Truth: Even if the truth is scary or uncertain, speak it. This is not a time for motivation, but a time for leadership. People handle bad news much better than no news or untruths, especially when you share the why behind certain decisions.
Frequency: You cannot over-communicate. Increase your touchpoints with employees. Be visible and accessible, whatever that looks like in a social-distance-appropriate way.
As the crisis begins to span from weeks into possibly months, it’s important not only to continue communicating with empathy, truth and frequency, but also, as leaders, evolving our communications to the next level. Even when you don’t have all the answers, employees are looking to you to guide them through the current situation.
As you work to keep your business intact and your employees connected, focus on:
Checking in vs. checking up: Emphasize outcomes, not hours. Check in with employees on how they’re doing, not what they’re doing. Clearly communicate the goals and deliverables, but give grace on how and when it gets done.
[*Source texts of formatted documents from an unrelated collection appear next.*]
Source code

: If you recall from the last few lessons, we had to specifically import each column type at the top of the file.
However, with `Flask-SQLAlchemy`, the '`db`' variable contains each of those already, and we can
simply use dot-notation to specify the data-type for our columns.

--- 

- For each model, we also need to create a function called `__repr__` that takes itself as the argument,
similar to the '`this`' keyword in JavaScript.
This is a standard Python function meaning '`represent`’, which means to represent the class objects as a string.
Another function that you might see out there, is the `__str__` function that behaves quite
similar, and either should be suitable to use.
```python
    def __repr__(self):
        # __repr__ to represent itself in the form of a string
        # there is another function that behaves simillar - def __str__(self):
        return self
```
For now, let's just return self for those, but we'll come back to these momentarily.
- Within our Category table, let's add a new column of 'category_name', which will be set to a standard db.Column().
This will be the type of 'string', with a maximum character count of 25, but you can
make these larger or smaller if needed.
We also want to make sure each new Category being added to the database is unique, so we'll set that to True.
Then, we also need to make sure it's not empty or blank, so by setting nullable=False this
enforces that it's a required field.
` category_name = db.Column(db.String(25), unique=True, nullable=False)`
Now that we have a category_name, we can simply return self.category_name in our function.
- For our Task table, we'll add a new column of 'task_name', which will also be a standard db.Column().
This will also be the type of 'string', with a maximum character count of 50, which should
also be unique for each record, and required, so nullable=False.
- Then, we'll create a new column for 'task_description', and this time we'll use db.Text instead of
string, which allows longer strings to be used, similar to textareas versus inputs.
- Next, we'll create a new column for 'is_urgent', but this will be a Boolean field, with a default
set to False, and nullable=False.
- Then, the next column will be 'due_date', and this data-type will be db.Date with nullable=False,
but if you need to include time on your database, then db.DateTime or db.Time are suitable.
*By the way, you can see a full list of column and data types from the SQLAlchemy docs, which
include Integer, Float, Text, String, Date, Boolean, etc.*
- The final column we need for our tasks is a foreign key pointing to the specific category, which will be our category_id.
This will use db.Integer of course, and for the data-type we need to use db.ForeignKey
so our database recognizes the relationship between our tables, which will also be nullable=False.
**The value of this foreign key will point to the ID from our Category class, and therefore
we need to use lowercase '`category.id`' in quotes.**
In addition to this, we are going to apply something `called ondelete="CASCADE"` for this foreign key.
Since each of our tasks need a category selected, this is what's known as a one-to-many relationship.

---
Showing up vs. shining: Most leaders strive to look buttoned up and to have all the answers before they address employees. But in times like this, that’s just not realistic. Don’t focus on scripting your communication; focus on being real, but being in control. Leaders can be uncertain, but they cannot be unclear.
Don’t lose the big picture, expand it: In times of sustained change and uncertainty, leaders must not only face reality, they must define it. That means ensuring that you’re looking beyond the current crisis to what will happen afterward.
Winston Churchill famously said, “Never waste a good crisis.” Use this time to rethink what’s important and where you want to take the business in the future. And communicate your vision to your employees.
It’s also been said that crises can lead to new innovations, so unleash your team’s creativity to look beyond the current challenges and come out on the other side much stronger.
The way you communicate in times of crisis will define your leadership. Be intentional, and you will get to the other side with new perspectives on your leadership.